(Circuit design data)
--------------------------------

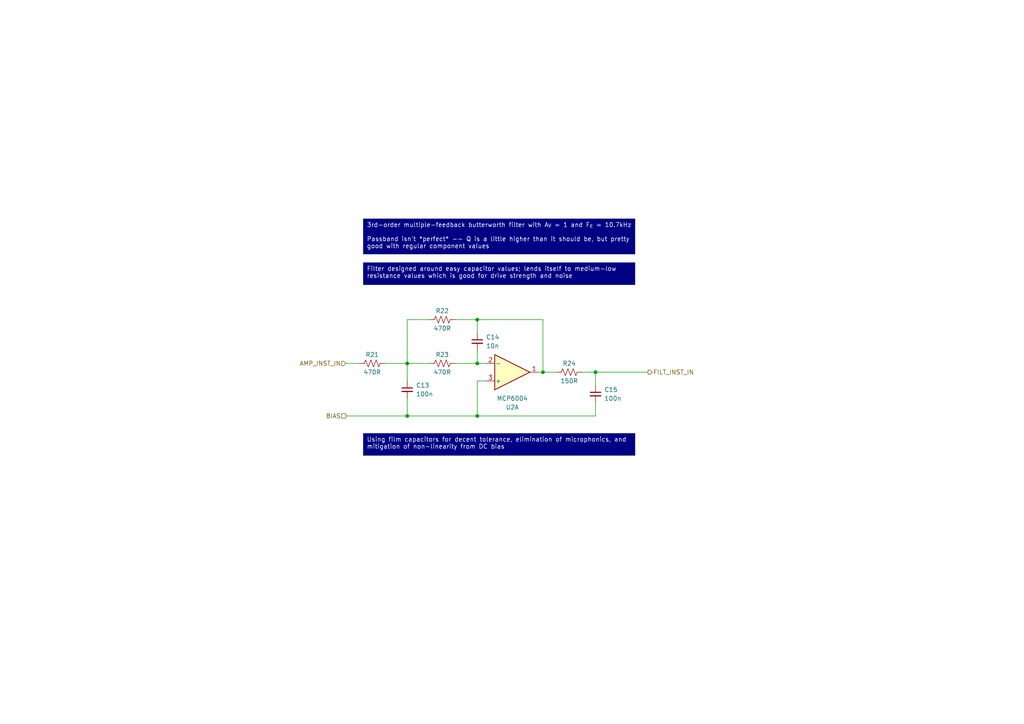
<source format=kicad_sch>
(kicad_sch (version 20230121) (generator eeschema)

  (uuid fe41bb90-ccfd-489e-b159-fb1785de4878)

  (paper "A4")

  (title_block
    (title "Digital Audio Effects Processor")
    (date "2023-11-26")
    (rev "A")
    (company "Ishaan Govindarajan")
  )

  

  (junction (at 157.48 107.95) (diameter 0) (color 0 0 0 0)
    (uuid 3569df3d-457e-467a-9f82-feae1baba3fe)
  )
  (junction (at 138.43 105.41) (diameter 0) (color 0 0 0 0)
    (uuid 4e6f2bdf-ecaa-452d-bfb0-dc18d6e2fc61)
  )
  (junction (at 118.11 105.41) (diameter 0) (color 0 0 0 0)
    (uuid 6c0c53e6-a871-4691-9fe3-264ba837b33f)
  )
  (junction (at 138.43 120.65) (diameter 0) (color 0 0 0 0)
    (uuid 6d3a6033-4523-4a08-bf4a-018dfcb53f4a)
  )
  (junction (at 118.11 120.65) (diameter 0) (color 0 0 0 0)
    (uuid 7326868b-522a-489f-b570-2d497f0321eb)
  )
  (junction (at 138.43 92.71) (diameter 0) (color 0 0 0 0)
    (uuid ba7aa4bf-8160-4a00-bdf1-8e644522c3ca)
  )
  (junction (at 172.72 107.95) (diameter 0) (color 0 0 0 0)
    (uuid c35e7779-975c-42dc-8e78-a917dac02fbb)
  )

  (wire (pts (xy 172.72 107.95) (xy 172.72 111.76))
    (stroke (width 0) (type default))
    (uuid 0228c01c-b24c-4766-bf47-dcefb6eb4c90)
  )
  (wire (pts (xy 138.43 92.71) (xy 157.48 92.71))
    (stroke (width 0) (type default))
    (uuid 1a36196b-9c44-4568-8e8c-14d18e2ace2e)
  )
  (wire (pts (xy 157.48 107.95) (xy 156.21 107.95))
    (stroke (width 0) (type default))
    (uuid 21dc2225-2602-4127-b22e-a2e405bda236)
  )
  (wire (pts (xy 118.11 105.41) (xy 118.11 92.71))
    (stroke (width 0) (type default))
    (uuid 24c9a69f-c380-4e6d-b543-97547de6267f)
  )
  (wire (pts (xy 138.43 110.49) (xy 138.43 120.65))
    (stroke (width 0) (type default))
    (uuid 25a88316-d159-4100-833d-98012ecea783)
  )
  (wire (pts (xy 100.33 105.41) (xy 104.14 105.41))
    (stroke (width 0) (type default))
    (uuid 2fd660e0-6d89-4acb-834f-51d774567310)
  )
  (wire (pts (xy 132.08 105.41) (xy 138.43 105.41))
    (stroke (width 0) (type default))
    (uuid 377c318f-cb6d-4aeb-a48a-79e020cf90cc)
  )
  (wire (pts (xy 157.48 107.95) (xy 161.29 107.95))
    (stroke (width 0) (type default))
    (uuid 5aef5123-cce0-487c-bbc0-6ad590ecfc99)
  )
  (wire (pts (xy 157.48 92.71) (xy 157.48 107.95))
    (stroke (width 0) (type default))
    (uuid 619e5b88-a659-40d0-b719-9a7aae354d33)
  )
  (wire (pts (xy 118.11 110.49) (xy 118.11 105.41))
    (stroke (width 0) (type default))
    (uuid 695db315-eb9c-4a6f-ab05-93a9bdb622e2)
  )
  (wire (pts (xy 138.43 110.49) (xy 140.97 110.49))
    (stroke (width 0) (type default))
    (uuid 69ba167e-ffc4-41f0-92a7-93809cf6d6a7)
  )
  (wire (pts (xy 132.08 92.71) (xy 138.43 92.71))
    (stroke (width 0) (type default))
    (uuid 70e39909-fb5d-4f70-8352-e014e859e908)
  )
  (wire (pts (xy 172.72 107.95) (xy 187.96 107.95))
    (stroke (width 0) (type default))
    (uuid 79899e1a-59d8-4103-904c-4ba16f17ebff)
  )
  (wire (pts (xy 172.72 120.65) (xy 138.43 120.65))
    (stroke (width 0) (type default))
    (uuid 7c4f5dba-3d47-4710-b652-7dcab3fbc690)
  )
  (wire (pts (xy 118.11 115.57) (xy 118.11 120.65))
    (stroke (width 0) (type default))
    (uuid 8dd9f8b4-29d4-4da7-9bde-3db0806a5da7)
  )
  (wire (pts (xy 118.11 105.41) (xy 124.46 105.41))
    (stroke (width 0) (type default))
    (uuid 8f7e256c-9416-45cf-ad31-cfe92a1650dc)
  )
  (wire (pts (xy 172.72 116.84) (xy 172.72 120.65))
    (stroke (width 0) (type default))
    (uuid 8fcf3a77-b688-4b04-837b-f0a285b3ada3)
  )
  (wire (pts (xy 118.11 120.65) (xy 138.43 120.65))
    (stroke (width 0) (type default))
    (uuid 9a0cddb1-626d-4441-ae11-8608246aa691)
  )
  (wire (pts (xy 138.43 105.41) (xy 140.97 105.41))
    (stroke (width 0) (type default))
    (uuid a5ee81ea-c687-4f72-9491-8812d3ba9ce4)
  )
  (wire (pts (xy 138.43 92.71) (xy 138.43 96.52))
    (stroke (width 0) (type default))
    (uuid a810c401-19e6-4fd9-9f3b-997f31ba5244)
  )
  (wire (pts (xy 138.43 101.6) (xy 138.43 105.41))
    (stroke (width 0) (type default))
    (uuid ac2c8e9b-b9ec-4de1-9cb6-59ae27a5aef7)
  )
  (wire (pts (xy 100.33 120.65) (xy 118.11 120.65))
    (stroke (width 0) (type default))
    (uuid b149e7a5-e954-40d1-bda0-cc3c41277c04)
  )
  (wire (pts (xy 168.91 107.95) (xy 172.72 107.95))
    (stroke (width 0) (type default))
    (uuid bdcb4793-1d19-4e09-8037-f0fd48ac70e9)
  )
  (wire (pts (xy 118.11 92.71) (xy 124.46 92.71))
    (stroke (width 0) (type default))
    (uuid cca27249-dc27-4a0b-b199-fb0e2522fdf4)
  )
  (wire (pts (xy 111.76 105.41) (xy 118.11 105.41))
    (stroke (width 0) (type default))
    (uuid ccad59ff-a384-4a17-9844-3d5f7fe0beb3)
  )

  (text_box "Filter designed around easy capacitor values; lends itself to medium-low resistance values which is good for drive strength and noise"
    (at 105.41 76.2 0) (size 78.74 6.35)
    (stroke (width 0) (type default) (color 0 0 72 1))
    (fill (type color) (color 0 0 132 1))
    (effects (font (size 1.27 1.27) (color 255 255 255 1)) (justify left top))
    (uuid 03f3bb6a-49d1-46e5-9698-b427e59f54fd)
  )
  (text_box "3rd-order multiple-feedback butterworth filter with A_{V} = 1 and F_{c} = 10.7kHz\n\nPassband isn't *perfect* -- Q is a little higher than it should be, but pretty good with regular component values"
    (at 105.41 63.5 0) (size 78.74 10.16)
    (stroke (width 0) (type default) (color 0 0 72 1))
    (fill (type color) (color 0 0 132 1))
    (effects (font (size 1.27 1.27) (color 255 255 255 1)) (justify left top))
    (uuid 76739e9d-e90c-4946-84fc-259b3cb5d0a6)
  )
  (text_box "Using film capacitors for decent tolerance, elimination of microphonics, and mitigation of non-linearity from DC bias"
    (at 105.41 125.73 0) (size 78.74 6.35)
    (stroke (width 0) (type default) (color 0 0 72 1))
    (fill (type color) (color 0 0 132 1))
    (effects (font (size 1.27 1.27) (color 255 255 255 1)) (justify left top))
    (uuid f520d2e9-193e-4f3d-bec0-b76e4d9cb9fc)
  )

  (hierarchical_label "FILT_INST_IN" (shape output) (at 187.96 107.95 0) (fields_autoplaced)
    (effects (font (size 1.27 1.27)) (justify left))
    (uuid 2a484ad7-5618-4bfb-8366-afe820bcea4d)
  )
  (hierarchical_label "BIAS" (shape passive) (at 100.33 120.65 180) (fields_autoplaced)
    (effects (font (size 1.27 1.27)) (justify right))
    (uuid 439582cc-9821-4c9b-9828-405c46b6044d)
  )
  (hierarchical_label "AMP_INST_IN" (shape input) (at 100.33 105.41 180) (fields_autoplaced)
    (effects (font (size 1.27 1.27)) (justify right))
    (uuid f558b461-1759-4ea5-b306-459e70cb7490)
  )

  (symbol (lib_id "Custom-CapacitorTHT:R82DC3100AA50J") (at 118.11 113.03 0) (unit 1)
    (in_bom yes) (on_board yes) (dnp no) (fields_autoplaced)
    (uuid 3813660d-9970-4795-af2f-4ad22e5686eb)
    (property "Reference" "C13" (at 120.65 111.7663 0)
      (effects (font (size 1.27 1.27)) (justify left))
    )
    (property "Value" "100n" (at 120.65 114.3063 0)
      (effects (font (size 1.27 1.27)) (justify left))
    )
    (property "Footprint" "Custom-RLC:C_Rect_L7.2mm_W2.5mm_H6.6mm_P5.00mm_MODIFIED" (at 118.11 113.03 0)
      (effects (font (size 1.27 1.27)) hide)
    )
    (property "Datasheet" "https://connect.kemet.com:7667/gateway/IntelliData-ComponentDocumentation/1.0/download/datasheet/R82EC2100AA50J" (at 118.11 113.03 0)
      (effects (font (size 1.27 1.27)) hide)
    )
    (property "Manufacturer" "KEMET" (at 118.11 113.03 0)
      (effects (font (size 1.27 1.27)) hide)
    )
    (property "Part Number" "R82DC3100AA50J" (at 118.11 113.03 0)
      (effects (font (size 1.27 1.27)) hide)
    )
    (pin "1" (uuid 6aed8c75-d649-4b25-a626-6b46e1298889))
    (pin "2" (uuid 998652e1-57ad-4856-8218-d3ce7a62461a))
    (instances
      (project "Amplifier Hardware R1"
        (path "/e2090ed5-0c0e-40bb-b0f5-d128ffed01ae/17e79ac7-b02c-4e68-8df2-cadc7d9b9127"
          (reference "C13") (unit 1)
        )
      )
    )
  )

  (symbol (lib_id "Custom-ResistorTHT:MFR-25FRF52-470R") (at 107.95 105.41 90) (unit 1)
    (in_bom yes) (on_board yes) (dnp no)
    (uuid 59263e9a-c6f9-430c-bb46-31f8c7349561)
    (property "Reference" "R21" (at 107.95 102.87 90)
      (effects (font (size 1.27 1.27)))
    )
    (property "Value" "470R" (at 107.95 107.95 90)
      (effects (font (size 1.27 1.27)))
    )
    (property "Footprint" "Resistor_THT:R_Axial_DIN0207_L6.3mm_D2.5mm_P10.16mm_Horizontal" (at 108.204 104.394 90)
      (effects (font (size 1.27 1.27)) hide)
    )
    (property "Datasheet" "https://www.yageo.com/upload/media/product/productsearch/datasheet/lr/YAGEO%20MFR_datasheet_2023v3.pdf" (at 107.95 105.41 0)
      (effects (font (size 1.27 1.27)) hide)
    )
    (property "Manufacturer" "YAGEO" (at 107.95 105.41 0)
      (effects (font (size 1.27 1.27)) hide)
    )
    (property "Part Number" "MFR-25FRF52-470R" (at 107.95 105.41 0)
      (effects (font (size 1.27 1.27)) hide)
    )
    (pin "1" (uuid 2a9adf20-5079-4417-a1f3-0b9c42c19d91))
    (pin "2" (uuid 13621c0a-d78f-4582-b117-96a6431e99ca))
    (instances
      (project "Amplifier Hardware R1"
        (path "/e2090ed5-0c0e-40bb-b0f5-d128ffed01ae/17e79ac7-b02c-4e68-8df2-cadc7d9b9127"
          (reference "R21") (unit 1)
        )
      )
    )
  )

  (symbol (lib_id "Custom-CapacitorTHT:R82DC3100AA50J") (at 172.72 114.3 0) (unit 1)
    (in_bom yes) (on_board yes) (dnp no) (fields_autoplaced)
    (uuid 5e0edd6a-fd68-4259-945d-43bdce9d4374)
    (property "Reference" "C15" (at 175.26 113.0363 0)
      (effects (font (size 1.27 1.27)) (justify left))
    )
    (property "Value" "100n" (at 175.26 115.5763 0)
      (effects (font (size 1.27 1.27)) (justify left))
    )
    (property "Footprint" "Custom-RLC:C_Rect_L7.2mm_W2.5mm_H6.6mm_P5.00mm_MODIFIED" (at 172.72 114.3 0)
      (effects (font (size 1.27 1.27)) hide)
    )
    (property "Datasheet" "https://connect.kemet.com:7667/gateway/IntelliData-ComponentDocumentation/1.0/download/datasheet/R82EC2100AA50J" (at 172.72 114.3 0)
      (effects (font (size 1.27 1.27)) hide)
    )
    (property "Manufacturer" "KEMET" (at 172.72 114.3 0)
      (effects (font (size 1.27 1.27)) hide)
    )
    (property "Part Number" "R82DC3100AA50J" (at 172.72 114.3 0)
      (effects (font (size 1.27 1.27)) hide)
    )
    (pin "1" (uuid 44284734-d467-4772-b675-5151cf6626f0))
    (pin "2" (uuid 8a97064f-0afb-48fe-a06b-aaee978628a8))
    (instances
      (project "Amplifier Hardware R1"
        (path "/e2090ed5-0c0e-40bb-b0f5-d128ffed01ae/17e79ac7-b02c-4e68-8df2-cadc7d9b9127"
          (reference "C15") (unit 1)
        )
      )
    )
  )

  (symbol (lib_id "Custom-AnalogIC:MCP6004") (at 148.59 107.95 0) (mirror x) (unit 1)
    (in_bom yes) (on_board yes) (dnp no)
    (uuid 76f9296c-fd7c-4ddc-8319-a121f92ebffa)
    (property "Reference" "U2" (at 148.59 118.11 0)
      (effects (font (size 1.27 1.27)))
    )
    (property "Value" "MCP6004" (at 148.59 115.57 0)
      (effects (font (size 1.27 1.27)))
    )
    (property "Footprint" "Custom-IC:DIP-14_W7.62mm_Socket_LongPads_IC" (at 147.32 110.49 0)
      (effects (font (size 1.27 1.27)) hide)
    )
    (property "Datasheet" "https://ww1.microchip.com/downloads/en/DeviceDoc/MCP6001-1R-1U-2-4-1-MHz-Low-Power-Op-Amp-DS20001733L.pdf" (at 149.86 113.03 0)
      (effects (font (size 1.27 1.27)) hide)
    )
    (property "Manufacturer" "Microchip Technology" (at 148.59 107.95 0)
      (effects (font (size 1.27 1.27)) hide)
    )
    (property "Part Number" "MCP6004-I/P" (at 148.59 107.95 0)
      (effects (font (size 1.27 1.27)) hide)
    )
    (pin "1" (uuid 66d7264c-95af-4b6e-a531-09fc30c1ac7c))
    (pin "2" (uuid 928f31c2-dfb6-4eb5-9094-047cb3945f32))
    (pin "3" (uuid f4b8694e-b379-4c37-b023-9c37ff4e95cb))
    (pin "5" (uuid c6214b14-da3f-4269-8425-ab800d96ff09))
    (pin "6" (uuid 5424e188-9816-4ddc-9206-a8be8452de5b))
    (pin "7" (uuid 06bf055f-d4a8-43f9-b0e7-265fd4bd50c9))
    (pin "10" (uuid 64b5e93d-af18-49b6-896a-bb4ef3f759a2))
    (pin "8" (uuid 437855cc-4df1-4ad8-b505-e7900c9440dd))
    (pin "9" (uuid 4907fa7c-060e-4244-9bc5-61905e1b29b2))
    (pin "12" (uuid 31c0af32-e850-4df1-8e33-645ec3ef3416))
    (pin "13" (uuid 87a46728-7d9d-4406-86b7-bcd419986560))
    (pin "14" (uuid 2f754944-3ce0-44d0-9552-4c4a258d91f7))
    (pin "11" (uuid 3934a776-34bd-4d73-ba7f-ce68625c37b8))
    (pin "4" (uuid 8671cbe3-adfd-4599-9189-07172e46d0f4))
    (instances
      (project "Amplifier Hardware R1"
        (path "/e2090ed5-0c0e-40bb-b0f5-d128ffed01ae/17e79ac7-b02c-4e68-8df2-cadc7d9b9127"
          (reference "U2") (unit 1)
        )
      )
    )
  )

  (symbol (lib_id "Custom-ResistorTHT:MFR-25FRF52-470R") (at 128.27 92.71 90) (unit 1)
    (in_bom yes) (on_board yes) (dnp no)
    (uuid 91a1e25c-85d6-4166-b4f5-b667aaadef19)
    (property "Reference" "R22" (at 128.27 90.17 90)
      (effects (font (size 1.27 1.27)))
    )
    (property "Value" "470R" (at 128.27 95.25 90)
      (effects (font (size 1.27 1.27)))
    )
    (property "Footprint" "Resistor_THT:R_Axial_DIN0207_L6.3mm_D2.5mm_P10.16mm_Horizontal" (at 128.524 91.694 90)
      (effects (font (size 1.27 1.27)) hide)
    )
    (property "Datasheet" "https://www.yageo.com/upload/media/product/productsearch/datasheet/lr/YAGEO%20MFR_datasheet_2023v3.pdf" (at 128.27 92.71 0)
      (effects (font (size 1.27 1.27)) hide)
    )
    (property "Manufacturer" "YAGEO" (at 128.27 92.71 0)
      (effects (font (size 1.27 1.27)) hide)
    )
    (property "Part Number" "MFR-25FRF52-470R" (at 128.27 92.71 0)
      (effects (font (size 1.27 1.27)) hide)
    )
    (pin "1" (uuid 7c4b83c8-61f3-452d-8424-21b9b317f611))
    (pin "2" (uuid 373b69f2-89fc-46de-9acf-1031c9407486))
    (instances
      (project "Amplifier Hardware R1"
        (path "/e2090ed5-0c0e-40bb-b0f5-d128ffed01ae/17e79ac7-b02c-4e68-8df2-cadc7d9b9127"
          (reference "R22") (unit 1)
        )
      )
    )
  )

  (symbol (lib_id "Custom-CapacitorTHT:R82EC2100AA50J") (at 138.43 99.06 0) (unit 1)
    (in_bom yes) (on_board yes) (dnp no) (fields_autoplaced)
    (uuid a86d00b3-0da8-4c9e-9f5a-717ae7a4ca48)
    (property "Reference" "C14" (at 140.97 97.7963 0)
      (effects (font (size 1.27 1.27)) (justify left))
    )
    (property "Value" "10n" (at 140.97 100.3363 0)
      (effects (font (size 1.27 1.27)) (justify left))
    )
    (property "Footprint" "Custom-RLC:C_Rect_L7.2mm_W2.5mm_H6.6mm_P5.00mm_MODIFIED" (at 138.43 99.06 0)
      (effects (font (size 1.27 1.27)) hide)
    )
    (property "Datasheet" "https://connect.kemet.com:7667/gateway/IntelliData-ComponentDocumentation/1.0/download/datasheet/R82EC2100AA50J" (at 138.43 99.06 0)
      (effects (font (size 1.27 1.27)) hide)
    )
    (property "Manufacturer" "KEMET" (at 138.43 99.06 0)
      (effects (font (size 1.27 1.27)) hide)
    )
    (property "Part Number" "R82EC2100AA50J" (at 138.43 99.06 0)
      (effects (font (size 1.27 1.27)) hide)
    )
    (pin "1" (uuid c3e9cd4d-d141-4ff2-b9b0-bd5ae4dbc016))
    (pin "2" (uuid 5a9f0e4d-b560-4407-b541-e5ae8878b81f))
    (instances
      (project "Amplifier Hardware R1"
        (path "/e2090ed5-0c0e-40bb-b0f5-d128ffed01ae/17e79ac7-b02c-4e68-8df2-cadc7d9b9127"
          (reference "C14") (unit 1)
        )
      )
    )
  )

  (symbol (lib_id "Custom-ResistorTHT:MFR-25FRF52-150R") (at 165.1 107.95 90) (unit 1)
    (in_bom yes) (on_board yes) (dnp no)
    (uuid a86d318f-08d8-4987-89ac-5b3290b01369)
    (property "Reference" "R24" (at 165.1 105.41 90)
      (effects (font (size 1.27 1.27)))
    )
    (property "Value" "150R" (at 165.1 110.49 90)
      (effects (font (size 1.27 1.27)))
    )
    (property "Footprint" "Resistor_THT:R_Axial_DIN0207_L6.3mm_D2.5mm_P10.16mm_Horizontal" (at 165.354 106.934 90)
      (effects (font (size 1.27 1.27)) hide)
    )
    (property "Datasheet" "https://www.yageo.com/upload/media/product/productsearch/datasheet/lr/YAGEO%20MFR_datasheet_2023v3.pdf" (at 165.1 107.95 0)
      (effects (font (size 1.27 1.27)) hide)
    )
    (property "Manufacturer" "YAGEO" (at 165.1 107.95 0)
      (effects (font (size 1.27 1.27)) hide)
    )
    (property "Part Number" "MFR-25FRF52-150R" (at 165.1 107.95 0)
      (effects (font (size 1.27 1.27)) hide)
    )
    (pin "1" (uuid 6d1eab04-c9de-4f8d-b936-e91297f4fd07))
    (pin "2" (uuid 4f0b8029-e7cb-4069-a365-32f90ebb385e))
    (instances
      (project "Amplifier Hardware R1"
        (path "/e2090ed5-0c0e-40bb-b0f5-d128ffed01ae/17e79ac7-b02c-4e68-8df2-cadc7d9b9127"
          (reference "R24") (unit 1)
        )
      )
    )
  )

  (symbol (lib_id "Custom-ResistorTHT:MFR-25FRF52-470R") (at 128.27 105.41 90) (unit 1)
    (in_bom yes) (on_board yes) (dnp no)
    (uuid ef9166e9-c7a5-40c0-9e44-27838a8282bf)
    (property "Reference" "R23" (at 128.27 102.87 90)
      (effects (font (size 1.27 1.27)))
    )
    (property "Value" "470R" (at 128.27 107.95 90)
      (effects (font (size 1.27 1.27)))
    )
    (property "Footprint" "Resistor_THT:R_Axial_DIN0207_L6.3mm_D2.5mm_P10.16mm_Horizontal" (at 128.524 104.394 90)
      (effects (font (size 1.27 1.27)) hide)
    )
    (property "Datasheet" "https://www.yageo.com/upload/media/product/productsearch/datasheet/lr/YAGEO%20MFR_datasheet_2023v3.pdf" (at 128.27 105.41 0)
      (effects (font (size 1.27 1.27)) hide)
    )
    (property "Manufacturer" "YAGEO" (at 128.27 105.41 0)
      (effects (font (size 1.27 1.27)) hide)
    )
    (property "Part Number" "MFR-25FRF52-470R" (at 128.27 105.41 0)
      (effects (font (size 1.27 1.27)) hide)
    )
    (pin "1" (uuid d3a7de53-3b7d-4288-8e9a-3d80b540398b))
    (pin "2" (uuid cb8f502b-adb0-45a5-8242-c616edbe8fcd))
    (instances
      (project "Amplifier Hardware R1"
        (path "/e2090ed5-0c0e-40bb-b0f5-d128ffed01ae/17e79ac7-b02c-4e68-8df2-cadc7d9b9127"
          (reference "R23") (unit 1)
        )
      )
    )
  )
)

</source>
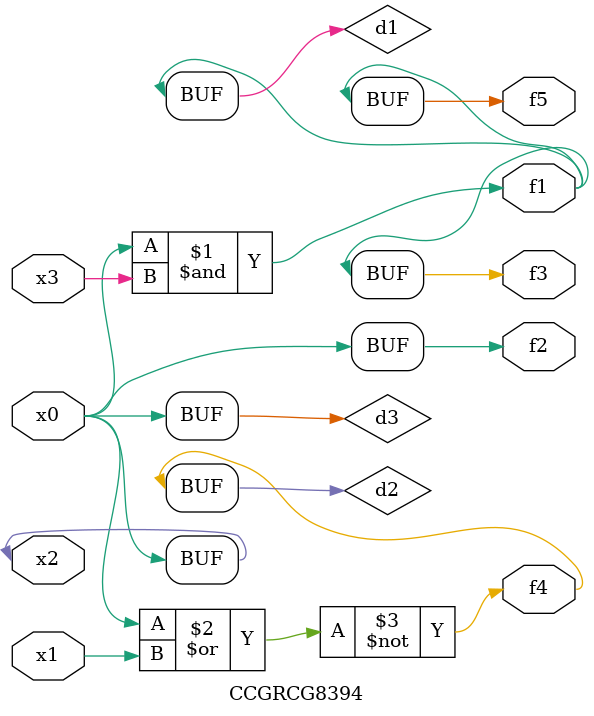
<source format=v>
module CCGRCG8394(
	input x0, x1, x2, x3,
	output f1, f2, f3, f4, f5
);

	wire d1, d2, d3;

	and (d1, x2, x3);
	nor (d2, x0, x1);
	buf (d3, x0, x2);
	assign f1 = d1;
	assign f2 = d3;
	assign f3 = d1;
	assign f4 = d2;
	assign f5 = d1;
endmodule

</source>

--------------------------------

> **DIRECTIONS**:
The answer must be an exact copy of the lines above, from the start of the records through the line with "(junction (at 157.48", and of nothing else; no pictures belong in it.

> **TASK RESULT**:
<source format=kicad_sch>
(kicad_sch (version 20230121) (generator eeschema)

  (uuid fe41bb90-ccfd-489e-b159-fb1785de4878)

  (paper "A4")

  (title_block
    (title "Digital Audio Effects Processor")
    (date "2023-11-26")
    (rev "A")
    (company "Ishaan Govindarajan")
  )

  

  (junction (at 157.48 107.95) (diameter 0) (color 0 0 0 0)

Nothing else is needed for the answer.